··· Extracted information ···
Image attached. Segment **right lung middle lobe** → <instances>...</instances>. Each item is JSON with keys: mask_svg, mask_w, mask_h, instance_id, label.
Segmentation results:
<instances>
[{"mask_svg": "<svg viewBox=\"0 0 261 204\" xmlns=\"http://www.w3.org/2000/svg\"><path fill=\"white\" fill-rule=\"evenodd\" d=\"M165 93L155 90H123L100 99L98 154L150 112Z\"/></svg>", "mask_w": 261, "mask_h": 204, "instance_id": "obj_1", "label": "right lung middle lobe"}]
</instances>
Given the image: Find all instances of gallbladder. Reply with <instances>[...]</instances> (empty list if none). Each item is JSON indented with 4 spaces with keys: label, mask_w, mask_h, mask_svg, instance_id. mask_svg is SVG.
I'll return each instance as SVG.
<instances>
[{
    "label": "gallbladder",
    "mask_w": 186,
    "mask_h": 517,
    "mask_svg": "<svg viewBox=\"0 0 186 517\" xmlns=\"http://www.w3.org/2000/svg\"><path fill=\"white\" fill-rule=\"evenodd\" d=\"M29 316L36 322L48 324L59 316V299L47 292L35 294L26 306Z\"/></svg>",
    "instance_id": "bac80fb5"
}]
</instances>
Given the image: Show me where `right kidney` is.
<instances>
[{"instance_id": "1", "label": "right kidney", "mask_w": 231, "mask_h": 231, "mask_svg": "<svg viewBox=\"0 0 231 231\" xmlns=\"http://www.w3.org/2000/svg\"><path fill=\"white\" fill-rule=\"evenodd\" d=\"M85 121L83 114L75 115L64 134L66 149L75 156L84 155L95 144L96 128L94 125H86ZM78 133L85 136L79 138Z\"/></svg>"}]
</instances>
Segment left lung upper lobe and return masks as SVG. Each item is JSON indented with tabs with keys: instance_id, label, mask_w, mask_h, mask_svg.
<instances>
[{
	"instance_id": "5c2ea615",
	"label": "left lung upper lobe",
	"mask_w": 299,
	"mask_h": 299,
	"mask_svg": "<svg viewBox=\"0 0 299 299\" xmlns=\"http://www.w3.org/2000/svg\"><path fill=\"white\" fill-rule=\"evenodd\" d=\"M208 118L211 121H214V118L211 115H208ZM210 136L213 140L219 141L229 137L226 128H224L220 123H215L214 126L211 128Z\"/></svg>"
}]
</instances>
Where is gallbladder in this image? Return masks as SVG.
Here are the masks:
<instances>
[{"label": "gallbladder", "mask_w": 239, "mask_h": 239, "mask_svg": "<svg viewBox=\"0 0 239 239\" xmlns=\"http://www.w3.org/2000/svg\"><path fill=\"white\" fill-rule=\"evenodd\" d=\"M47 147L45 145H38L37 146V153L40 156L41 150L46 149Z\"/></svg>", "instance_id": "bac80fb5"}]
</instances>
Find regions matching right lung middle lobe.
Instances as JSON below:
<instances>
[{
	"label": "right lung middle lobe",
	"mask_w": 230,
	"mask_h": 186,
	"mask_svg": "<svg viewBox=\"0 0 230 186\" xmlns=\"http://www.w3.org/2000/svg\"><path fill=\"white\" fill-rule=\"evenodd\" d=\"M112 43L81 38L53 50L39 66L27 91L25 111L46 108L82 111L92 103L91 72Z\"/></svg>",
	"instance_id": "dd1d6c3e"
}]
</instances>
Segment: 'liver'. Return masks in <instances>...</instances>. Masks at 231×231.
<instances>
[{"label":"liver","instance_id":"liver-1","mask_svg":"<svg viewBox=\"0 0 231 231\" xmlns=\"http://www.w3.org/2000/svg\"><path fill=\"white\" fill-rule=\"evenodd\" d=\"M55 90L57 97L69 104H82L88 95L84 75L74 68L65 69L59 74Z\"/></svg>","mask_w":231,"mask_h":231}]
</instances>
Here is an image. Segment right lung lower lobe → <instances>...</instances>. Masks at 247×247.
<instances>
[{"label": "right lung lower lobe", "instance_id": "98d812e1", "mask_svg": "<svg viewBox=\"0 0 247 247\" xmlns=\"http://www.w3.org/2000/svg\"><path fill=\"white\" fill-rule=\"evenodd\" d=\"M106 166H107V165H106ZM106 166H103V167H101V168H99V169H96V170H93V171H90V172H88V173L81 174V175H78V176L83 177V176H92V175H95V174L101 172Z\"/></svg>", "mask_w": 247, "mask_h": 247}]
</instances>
···
- [Instruction]:
Identify each line in the data above that contains the word "kidney", and copy every such line in full.

- [Result]:
Given the image: Show me where `right kidney` is.
[{"instance_id": "1", "label": "right kidney", "mask_w": 231, "mask_h": 231, "mask_svg": "<svg viewBox=\"0 0 231 231\" xmlns=\"http://www.w3.org/2000/svg\"><path fill=\"white\" fill-rule=\"evenodd\" d=\"M85 121L83 114L75 115L64 134L66 149L75 156L84 155L95 144L96 128L94 125H86ZM78 133L85 136L79 138Z\"/></svg>"}]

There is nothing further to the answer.